_Extracted records:_
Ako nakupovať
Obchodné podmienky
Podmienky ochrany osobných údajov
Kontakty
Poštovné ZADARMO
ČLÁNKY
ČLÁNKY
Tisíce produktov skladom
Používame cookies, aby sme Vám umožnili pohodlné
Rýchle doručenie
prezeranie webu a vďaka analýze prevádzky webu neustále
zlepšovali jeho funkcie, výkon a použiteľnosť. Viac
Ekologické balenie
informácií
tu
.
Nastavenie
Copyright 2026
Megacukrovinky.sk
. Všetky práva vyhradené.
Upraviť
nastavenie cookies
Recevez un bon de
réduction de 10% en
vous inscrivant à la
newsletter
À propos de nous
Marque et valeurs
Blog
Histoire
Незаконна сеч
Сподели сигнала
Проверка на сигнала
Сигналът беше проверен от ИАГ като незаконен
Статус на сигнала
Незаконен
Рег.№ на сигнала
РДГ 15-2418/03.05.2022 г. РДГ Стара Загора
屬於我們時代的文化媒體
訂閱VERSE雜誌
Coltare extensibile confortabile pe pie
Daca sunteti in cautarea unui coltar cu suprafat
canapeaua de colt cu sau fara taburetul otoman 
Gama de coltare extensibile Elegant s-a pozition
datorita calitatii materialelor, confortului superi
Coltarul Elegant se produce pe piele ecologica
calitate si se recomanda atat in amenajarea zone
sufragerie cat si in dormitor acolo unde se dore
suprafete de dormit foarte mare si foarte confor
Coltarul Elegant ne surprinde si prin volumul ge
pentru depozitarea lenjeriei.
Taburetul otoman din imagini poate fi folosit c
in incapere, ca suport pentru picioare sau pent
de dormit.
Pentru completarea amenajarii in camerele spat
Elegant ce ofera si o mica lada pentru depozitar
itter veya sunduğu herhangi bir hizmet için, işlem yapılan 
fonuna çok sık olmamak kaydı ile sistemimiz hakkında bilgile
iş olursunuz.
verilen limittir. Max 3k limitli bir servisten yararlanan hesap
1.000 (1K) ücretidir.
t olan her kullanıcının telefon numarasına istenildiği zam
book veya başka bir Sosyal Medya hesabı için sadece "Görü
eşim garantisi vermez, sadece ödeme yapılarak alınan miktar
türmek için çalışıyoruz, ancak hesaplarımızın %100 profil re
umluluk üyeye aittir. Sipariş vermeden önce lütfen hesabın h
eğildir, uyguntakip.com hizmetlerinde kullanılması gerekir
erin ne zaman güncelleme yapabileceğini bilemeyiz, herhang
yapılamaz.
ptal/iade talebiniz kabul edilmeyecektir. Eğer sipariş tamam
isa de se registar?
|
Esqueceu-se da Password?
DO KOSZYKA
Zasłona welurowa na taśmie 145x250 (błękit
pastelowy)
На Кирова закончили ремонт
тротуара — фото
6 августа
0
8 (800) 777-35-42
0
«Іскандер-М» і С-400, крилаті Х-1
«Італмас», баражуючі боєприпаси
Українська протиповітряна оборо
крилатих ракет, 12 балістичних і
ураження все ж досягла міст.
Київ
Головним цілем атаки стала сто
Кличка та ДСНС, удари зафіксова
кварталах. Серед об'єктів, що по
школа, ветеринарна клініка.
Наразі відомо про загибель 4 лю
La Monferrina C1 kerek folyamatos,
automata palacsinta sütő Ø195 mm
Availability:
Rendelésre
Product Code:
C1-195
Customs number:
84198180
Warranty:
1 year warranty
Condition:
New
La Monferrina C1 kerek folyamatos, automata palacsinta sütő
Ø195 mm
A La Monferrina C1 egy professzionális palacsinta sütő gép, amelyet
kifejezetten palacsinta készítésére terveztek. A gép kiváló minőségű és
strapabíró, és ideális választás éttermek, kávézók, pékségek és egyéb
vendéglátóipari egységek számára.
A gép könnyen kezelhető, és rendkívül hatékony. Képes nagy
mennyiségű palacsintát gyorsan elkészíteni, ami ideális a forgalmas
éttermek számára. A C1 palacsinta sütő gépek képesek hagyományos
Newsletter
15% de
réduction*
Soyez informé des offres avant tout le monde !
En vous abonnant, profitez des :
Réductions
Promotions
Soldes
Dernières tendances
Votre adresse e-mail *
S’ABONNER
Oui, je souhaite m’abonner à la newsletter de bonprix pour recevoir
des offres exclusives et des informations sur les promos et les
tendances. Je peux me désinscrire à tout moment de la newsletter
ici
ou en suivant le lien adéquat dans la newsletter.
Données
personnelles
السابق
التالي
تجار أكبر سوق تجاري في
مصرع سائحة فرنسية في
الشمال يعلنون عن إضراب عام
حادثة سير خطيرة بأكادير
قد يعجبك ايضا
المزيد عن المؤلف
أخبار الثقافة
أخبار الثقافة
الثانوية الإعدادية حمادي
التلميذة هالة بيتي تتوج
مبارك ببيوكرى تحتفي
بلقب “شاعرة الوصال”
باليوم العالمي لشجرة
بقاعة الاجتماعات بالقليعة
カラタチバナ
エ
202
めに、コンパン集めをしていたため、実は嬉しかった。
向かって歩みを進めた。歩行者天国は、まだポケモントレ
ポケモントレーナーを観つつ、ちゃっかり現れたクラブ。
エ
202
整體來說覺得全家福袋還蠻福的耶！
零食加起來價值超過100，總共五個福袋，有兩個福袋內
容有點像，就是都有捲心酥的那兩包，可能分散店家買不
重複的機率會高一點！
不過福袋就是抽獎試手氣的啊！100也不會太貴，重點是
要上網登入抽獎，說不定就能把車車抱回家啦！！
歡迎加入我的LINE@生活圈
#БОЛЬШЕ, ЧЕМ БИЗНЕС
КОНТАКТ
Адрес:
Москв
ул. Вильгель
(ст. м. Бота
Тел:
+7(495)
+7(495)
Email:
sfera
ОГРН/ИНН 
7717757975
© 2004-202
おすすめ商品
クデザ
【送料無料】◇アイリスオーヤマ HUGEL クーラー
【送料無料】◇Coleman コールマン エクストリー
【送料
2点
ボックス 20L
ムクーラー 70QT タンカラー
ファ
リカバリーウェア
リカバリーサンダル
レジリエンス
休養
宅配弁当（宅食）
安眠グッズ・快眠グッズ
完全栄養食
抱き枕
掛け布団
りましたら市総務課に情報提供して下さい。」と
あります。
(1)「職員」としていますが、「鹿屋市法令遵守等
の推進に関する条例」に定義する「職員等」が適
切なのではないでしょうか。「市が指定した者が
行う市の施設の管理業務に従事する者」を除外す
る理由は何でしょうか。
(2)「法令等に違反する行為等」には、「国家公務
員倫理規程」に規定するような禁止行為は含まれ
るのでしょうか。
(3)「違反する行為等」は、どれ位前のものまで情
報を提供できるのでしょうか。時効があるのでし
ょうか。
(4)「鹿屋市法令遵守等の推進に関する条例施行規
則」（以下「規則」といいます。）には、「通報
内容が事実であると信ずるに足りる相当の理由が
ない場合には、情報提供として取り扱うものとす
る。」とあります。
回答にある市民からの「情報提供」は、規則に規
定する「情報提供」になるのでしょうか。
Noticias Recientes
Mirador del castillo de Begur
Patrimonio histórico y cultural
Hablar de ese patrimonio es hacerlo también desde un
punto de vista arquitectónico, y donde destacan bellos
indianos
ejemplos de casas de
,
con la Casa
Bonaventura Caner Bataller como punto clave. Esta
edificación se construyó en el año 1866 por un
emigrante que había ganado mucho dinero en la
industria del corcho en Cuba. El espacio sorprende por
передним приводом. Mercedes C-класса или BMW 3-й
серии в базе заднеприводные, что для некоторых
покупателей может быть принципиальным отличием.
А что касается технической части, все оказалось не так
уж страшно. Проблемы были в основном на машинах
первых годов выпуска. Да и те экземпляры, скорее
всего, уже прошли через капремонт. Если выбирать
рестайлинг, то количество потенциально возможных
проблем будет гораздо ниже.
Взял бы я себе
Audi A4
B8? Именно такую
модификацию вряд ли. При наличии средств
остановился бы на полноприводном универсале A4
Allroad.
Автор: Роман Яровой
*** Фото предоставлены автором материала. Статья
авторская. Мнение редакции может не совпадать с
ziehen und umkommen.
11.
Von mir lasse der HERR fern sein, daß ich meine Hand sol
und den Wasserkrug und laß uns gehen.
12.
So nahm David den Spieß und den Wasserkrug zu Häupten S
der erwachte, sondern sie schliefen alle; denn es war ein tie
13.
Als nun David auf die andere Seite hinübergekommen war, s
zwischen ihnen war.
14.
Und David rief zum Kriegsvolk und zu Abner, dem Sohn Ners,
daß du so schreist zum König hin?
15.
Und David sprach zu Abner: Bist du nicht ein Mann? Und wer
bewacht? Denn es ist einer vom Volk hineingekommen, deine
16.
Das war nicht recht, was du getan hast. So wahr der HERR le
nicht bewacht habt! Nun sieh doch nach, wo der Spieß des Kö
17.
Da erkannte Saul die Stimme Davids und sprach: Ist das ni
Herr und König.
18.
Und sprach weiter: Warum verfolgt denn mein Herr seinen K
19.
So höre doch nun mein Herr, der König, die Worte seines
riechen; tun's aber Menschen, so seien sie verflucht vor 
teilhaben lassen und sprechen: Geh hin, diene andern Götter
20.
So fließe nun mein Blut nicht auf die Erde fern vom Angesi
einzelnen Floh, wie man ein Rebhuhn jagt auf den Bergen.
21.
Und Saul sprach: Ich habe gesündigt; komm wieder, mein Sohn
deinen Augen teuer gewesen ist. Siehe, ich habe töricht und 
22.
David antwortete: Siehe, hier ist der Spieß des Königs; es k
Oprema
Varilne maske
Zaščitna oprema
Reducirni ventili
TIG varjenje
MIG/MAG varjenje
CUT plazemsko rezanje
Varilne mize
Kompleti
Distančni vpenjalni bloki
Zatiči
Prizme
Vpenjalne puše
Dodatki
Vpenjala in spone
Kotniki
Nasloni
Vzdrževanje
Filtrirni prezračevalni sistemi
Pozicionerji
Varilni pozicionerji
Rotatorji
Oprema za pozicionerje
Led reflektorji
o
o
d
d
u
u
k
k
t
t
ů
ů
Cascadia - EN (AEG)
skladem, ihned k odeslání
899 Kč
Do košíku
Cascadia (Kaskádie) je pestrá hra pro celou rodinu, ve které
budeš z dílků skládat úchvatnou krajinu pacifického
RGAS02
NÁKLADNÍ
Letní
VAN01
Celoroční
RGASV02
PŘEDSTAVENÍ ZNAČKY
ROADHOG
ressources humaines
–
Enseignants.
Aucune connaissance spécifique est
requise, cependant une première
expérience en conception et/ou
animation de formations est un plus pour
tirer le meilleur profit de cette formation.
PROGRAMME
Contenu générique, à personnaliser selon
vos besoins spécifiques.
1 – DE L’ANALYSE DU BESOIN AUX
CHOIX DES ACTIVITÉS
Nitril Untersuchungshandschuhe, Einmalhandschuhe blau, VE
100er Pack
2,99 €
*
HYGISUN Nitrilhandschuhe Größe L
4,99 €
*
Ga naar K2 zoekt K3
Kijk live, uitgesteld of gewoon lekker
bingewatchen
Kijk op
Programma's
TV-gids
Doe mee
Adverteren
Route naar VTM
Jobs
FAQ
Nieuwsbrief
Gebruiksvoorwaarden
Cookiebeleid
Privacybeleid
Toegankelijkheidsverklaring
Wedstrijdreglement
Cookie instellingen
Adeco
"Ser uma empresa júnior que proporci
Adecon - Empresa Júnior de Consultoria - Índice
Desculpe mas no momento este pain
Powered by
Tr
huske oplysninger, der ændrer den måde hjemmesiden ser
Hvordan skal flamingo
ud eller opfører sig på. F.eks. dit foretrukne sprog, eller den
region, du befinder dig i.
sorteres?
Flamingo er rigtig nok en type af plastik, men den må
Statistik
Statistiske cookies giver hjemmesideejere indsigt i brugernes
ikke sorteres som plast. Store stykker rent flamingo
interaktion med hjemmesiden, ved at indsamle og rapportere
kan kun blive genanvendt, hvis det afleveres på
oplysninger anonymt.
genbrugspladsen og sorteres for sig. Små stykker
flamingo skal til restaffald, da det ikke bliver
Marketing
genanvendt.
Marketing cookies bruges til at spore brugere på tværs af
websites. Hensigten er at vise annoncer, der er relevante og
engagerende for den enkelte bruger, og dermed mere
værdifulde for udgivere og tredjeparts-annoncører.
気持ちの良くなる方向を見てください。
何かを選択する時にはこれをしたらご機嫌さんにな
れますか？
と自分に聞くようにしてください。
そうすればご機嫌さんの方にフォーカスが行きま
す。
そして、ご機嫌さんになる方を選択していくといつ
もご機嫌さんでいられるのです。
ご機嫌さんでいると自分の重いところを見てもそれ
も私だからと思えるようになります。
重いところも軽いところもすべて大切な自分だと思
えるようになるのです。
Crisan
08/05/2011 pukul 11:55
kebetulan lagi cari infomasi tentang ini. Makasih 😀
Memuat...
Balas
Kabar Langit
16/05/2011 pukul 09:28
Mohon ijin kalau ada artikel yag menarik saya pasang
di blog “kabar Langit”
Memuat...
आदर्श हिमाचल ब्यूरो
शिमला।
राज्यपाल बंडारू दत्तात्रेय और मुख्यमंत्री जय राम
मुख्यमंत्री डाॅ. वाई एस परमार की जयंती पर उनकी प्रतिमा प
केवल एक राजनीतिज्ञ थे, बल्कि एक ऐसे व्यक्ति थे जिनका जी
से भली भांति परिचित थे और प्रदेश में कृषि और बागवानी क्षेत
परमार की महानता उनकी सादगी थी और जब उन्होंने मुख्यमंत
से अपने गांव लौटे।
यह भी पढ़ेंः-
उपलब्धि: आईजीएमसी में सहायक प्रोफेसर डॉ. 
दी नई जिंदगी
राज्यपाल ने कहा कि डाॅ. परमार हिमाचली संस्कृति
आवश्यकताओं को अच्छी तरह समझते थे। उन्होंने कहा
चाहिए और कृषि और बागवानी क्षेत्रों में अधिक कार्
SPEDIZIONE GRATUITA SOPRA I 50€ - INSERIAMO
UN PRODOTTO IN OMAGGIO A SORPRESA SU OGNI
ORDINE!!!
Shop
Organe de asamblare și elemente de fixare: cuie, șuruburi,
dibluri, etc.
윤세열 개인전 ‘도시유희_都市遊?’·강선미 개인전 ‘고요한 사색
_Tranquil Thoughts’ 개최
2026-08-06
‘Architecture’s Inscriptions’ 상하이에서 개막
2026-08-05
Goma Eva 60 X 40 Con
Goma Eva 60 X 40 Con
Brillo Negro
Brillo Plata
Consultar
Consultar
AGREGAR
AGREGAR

_Problem to work on:_
Duplicate the material verbatim, from its first line down through the line containing "t olan her kullanıcının", including both of those lines.

_Solved problem:_
Ako nakupovať
Obchodné podmienky
Podmienky ochrany osobných údajov
Kontakty
Poštovné ZADARMO
ČLÁNKY
ČLÁNKY
Tisíce produktov skladom
Používame cookies, aby sme Vám umožnili pohodlné
Rýchle doručenie
prezeranie webu a vďaka analýze prevádzky webu neustále
zlepšovali jeho funkcie, výkon a použiteľnosť. Viac
Ekologické balenie
informácií
tu
.
Nastavenie
Copyright 2026
Megacukrovinky.sk
. Všetky práva vyhradené.
Upraviť
nastavenie cookies
Recevez un bon de
réduction de 10% en
vous inscrivant à la
newsletter
À propos de nous
Marque et valeurs
Blog
Histoire
Незаконна сеч
Сподели сигнала
Проверка на сигнала
Сигналът беше проверен от ИАГ като незаконен
Статус на сигнала
Незаконен
Рег.№ на сигнала
РДГ 15-2418/03.05.2022 г. РДГ Стара Загора
屬於我們時代的文化媒體
訂閱VERSE雜誌
Coltare extensibile confortabile pe pie
Daca sunteti in cautarea unui coltar cu suprafat
canapeaua de colt cu sau fara taburetul otoman 
Gama de coltare extensibile Elegant s-a pozition
datorita calitatii materialelor, confortului superi
Coltarul Elegant se produce pe piele ecologica
calitate si se recomanda atat in amenajarea zone
sufragerie cat si in dormitor acolo unde se dore
suprafete de dormit foarte mare si foarte confor
Coltarul Elegant ne surprinde si prin volumul ge
pentru depozitarea lenjeriei.
Taburetul otoman din imagini poate fi folosit c
in incapere, ca suport pentru picioare sau pent
de dormit.
Pentru completarea amenajarii in camerele spat
Elegant ce ofera si o mica lada pentru depozitar
itter veya sunduğu herhangi bir hizmet için, işlem yapılan 
fonuna çok sık olmamak kaydı ile sistemimiz hakkında bilgile
iş olursunuz.
verilen limittir. Max 3k limitli bir servisten yararlanan hesap
1.000 (1K) ücretidir.
t olan her kullanıcının telefon numarasına istenildiği zam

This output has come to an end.